Aim of the task:
Among the entries below, how many lines include the word "Módulo"? Reply with only the number.
*** Provided data ***
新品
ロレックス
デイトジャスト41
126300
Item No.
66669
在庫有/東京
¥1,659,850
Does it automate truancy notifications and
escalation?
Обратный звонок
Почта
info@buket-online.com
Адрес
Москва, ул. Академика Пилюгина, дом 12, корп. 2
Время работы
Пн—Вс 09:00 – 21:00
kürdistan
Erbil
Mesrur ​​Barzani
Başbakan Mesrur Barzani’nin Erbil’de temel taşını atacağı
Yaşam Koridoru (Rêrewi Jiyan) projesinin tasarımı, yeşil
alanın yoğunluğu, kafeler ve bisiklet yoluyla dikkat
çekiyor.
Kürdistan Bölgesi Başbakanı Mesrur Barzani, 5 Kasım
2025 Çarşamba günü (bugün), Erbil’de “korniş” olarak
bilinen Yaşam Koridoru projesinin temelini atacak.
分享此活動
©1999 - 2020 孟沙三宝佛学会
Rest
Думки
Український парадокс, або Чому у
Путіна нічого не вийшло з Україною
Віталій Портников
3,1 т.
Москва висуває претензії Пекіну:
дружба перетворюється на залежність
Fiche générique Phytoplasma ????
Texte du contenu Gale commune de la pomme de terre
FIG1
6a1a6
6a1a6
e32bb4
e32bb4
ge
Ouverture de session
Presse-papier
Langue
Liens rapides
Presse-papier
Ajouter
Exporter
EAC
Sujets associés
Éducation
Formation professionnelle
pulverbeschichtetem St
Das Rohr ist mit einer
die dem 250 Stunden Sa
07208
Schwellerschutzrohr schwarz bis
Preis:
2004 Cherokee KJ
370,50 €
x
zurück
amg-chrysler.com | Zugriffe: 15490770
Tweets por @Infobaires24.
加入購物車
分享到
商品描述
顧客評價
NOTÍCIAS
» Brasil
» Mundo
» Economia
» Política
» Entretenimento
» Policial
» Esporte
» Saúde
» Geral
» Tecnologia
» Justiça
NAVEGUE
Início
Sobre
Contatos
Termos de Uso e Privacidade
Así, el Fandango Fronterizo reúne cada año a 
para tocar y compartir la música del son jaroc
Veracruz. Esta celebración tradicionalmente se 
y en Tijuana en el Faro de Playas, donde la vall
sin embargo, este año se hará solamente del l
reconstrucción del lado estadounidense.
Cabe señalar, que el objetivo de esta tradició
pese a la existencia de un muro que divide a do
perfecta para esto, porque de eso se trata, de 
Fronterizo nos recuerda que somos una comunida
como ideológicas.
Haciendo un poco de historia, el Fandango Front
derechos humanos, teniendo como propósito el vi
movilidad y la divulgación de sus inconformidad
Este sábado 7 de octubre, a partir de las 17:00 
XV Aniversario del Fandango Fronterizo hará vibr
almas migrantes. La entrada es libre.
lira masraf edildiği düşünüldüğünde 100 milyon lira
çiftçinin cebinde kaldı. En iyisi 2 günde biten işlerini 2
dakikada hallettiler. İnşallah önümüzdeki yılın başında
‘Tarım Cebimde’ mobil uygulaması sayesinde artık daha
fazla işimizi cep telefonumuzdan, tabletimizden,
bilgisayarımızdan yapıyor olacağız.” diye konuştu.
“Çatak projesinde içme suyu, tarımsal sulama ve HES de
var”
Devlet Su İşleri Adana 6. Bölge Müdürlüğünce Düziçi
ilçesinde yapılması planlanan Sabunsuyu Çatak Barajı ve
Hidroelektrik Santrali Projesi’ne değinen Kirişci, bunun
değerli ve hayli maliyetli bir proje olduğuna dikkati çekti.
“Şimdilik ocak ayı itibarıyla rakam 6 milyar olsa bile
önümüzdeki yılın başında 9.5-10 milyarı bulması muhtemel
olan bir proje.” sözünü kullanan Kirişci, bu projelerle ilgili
*** End of Provided data ***
*** Provided data ***
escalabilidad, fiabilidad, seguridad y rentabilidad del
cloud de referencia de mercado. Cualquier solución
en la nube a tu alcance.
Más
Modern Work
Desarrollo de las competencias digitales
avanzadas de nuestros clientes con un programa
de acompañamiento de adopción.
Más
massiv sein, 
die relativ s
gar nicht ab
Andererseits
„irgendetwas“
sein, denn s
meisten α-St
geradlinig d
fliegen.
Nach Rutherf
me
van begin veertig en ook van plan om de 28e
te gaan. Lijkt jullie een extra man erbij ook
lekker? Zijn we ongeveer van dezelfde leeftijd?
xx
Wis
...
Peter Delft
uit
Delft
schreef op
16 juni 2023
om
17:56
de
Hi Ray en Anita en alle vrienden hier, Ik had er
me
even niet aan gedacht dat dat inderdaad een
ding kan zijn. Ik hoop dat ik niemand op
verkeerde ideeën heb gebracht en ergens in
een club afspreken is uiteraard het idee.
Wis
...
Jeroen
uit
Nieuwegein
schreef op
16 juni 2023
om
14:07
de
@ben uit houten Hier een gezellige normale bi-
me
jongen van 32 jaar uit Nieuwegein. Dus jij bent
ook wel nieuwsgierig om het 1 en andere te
*** End of Provided data ***
*** Provided data ***
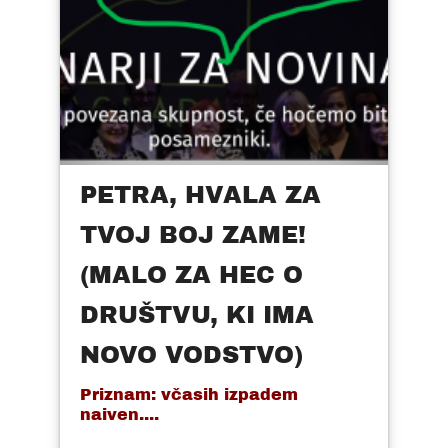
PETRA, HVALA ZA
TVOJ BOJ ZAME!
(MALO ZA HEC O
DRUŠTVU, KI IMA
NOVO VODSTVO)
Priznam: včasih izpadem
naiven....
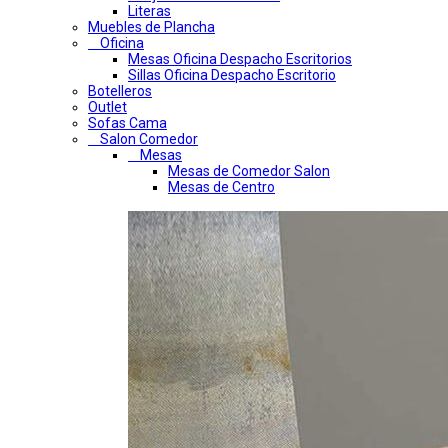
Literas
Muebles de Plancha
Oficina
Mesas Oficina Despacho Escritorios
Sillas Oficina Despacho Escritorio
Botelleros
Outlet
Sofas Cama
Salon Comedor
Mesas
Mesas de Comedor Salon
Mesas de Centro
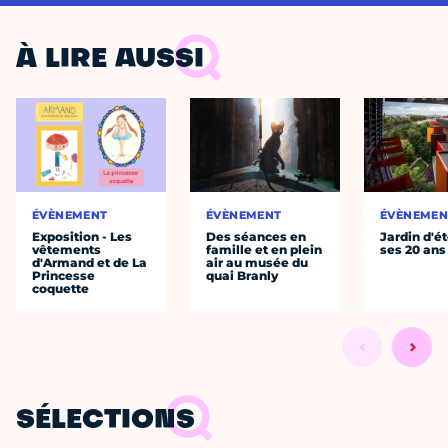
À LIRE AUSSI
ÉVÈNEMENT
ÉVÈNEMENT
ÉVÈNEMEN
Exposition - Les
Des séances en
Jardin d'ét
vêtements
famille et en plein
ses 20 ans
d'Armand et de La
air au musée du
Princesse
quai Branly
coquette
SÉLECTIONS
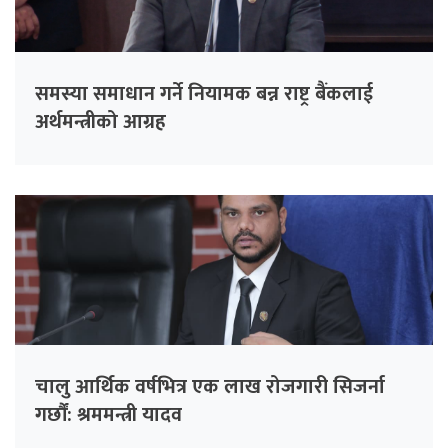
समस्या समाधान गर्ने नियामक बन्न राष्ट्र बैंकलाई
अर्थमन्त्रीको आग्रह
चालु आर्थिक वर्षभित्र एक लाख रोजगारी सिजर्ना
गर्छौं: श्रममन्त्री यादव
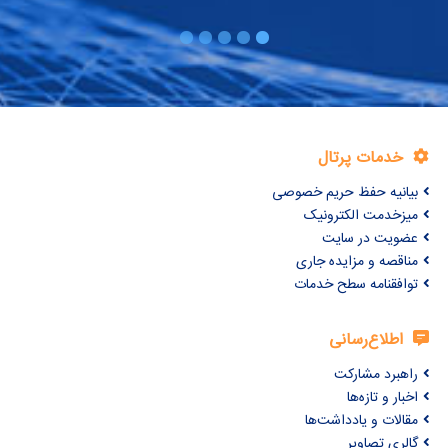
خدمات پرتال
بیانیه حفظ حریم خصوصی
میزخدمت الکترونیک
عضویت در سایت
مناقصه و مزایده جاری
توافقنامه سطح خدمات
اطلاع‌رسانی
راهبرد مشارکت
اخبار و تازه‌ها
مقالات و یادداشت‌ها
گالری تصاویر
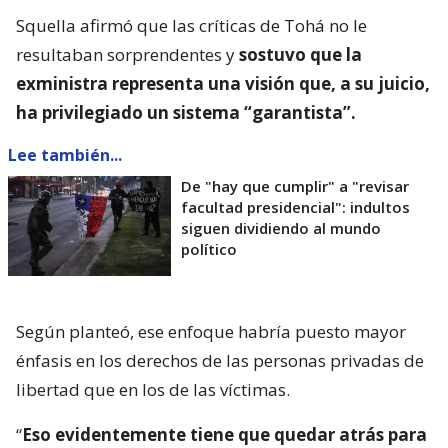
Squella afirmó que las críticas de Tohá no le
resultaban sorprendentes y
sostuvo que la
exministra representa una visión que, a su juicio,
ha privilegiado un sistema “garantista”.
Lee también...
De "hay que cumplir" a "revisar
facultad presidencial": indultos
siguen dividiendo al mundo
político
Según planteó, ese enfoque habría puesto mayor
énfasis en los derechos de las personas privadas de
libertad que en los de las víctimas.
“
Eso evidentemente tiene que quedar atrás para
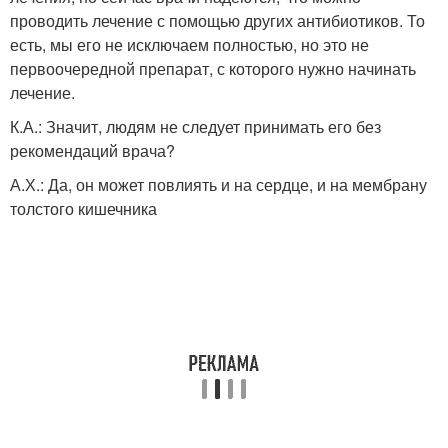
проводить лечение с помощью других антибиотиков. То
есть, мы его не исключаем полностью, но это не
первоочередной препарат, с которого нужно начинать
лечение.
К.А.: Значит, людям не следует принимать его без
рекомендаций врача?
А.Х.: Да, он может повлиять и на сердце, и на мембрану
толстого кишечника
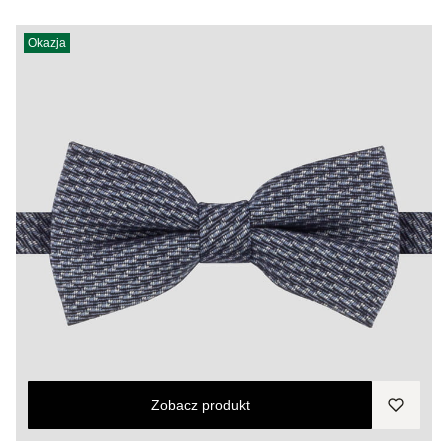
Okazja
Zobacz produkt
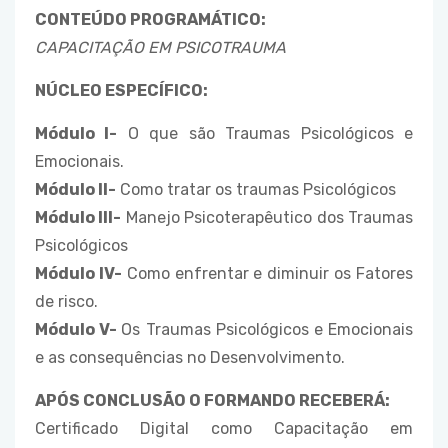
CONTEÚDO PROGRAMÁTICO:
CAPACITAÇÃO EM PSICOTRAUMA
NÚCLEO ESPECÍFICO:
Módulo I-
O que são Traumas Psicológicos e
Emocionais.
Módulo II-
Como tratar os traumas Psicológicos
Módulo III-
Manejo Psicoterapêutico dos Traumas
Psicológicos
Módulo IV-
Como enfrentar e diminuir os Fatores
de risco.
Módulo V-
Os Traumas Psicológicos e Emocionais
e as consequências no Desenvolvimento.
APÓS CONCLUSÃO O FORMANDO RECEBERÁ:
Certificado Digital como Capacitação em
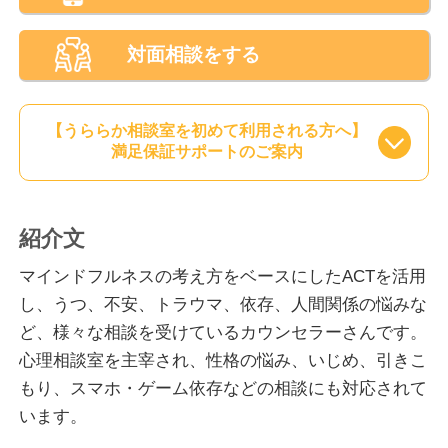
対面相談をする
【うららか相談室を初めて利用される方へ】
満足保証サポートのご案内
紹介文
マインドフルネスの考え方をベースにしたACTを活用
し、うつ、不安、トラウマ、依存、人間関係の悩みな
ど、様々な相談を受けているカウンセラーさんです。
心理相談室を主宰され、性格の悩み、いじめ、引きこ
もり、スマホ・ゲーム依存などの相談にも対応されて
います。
*** End of Provided data ***
Your response:
5